---------- PROVIDED RECORDS ----------
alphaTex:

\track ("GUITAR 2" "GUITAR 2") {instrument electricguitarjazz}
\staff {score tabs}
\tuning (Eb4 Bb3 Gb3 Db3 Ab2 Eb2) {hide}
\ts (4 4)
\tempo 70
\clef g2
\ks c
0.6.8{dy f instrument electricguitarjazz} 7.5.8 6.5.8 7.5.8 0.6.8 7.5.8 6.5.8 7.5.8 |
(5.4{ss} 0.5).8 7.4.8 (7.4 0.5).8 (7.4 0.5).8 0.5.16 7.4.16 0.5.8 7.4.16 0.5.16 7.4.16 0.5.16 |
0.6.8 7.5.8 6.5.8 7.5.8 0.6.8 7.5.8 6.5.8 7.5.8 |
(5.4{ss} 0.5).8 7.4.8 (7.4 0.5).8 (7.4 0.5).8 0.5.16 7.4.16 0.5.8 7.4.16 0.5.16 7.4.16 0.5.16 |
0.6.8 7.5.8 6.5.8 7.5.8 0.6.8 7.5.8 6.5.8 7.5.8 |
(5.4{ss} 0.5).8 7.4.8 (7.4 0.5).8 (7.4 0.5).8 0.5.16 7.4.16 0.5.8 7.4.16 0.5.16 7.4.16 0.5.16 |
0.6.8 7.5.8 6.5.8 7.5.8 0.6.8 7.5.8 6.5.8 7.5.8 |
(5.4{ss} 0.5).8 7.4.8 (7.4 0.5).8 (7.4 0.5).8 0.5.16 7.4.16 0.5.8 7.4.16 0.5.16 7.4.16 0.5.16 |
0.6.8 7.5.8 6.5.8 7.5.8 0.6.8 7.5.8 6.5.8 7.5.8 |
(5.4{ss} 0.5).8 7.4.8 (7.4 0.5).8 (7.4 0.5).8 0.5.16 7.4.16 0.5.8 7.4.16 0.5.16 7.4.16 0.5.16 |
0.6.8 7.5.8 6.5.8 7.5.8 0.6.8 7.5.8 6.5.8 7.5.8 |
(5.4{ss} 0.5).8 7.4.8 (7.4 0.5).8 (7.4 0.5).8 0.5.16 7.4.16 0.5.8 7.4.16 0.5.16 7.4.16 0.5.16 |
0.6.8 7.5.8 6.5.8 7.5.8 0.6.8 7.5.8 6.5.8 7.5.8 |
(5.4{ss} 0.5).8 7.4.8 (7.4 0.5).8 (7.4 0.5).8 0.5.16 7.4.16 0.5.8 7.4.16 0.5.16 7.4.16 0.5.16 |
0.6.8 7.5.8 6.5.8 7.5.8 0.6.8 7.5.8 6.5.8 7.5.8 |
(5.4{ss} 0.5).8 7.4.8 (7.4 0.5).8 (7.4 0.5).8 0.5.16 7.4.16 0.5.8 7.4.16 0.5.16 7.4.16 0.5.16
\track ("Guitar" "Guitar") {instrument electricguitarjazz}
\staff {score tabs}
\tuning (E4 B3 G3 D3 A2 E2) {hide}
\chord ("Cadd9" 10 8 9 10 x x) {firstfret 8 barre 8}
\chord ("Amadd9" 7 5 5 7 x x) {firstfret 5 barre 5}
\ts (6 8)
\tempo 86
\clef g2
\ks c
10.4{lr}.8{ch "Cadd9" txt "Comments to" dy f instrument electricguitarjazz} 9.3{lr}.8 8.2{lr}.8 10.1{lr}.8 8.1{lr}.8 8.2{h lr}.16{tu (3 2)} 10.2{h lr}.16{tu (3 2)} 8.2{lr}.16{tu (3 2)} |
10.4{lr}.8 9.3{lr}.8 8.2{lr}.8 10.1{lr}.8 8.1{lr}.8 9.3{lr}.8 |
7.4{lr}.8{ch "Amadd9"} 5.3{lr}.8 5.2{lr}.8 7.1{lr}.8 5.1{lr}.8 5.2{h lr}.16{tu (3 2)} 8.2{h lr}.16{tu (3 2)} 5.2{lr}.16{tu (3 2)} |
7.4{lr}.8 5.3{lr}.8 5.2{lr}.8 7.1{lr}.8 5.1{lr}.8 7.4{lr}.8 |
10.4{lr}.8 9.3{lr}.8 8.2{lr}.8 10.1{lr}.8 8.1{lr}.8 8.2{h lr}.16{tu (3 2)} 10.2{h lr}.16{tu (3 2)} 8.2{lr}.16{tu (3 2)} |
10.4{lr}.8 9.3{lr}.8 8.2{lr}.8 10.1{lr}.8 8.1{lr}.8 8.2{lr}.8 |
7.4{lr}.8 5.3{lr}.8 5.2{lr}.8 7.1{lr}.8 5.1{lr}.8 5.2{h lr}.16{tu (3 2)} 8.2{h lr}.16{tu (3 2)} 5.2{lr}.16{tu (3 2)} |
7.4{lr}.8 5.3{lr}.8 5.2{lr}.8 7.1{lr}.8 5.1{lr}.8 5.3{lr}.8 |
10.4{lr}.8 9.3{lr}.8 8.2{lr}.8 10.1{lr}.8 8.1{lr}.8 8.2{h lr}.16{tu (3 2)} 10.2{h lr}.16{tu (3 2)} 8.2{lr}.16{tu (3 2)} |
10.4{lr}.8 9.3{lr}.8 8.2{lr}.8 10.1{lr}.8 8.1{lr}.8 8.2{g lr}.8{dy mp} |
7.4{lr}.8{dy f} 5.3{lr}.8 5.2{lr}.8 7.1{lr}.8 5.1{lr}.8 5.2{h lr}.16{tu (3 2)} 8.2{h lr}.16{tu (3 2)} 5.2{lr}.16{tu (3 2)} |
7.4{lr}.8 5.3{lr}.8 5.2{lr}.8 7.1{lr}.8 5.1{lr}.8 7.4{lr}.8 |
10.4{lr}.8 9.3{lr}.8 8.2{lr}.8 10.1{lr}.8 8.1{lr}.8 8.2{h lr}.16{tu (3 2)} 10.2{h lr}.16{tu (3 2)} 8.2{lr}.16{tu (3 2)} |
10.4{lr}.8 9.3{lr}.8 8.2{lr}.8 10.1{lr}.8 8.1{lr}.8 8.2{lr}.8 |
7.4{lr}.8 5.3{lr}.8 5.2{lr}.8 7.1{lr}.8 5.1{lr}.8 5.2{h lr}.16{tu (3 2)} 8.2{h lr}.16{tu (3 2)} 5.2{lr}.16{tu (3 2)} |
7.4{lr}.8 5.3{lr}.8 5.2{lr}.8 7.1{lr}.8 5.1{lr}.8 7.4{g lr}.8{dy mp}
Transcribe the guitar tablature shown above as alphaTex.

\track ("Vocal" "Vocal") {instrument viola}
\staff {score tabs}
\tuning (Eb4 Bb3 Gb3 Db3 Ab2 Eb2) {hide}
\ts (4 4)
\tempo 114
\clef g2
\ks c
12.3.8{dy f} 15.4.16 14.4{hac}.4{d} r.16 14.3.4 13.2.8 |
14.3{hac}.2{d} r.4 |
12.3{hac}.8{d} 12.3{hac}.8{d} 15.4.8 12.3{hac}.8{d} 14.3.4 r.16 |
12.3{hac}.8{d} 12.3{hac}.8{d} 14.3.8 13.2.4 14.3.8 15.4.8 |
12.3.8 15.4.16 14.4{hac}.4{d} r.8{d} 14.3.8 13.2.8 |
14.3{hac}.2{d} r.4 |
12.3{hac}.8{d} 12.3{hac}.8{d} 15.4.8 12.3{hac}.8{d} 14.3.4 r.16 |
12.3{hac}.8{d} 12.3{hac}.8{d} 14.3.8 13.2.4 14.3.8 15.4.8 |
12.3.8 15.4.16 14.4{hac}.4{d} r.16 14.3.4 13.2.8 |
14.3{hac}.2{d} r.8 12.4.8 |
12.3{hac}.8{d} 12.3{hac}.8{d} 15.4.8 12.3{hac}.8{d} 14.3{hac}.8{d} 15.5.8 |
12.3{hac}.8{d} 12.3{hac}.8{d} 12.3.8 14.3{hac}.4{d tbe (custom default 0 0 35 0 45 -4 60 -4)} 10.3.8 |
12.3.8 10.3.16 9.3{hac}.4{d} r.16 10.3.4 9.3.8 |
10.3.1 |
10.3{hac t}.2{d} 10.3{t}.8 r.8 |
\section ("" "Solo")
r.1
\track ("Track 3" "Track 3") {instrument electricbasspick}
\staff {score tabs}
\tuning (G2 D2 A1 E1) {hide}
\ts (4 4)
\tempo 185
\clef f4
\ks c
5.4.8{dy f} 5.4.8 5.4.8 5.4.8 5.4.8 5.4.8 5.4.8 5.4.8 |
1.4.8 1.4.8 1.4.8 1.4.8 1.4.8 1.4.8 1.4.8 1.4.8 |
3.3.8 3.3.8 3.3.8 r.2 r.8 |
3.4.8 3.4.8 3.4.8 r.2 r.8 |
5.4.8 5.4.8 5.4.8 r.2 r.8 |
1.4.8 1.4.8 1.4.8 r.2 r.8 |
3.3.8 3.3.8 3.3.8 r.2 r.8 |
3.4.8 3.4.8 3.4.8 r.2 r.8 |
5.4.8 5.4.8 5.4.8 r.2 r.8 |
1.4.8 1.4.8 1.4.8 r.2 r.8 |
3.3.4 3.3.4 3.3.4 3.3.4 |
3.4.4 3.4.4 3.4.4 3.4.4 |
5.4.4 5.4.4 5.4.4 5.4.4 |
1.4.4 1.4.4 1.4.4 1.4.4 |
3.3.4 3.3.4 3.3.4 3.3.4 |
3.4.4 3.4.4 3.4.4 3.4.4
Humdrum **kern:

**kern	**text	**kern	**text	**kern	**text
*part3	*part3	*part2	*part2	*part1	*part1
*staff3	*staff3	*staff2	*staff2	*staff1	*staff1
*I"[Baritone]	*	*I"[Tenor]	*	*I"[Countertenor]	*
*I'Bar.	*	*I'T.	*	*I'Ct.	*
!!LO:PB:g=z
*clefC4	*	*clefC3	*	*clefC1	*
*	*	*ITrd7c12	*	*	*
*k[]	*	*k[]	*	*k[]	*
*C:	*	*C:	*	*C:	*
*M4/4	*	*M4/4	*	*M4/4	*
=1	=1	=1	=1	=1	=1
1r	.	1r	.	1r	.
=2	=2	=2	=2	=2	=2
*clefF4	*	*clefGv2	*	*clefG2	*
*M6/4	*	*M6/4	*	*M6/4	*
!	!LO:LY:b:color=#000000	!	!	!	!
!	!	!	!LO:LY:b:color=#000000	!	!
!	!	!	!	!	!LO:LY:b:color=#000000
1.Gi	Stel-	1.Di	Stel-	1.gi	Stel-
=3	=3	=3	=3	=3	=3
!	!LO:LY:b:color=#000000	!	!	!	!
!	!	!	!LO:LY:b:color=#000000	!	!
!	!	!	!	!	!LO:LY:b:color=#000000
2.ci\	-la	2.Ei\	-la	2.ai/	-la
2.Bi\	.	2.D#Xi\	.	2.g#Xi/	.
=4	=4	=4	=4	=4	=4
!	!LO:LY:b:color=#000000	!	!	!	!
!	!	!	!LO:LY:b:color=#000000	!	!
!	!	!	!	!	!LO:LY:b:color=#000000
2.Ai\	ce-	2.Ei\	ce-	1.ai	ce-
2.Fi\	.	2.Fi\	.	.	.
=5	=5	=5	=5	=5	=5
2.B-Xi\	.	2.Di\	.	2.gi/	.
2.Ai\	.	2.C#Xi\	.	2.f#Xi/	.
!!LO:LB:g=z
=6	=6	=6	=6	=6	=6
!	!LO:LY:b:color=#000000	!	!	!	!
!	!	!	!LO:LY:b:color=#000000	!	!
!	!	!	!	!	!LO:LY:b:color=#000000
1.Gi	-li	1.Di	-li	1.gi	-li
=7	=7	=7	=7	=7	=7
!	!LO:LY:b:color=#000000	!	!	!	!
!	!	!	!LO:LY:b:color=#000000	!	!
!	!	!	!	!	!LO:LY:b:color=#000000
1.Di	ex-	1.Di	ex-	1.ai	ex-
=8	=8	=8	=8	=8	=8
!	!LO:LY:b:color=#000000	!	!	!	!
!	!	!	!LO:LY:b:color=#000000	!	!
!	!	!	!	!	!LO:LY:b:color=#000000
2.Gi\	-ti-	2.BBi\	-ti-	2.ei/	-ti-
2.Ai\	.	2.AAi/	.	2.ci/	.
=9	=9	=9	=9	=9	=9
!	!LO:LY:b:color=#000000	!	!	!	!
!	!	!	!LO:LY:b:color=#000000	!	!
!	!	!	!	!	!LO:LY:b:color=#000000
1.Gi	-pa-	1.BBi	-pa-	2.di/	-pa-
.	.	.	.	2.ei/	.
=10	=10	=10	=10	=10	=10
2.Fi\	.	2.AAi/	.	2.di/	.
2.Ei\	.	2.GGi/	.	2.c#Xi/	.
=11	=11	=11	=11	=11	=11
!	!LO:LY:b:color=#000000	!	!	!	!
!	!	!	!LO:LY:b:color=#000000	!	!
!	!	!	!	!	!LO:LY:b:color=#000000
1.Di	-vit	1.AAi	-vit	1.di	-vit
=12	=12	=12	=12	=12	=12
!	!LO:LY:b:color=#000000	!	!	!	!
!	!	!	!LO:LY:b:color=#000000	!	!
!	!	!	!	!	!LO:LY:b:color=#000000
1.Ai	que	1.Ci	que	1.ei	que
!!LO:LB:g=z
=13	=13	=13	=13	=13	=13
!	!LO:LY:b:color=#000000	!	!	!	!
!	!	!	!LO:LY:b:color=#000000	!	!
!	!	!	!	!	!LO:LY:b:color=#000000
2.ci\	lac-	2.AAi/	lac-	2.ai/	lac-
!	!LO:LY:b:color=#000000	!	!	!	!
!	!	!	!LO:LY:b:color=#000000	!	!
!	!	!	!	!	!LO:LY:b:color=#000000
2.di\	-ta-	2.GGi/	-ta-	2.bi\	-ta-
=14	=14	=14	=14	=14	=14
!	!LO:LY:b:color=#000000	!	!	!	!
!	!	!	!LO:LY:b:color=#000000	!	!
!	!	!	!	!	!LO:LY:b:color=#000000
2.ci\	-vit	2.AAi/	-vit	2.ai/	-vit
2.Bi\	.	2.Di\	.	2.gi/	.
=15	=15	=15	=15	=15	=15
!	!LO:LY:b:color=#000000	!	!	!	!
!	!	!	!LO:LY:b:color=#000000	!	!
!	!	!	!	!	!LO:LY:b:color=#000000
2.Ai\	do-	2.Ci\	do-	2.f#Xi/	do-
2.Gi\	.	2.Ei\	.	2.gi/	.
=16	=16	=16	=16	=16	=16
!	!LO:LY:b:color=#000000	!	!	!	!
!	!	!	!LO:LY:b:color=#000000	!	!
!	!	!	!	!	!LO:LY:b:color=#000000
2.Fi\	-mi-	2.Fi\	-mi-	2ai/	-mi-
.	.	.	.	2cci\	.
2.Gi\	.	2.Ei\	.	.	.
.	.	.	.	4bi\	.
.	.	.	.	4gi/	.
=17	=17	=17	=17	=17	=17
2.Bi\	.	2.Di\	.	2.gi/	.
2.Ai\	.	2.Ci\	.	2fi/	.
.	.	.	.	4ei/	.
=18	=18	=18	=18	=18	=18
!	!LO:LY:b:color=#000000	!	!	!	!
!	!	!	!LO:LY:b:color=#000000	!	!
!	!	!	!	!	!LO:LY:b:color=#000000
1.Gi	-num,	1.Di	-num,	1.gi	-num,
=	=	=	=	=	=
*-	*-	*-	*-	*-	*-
----------
▶ **GOAL OF THE EXERCISE**:
Copy out every line above that contains the string "instrument".

▶ **WRITTEN SOLUTION**:
\track ("GUITAR 2" "GUITAR 2") {instrument electricguitarjazz}
0.6.8{dy f instrument electricguitarjazz} 7.5.8 6.5.8 7.5.8 0.6.8 7.5.8 6.5.8 7.5.8 |
\track ("Guitar" "Guitar") {instrument electricguitarjazz}
10.4{lr}.8{ch "Cadd9" txt "Comments to" dy f instrument electricguitarjazz} 9.3{lr}.8 8.2{lr}.8 10.1{lr}.8 8.1{lr}.8 8.2{h lr}.16{tu (3 2)} 10.2{h lr}.16{tu (3 2)} 8.2{lr}.16{tu (3 2)} |
\track ("Vocal" "Vocal") {instrument viola}
\track ("Track 3" "Track 3") {instrument electricbasspick}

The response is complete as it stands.